··· DATA ···

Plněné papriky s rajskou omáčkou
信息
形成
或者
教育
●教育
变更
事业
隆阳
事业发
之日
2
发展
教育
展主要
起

···

### ACTIVITY
Transcribe each line of the listing above without alteration, preserving the original order.

### RESPONSE
Plněné papriky s rajskou omáčkou
信息
形成
或者
教育
●教育
变更
事业
隆阳
事业发
之日
2
发展
教育
展主要
起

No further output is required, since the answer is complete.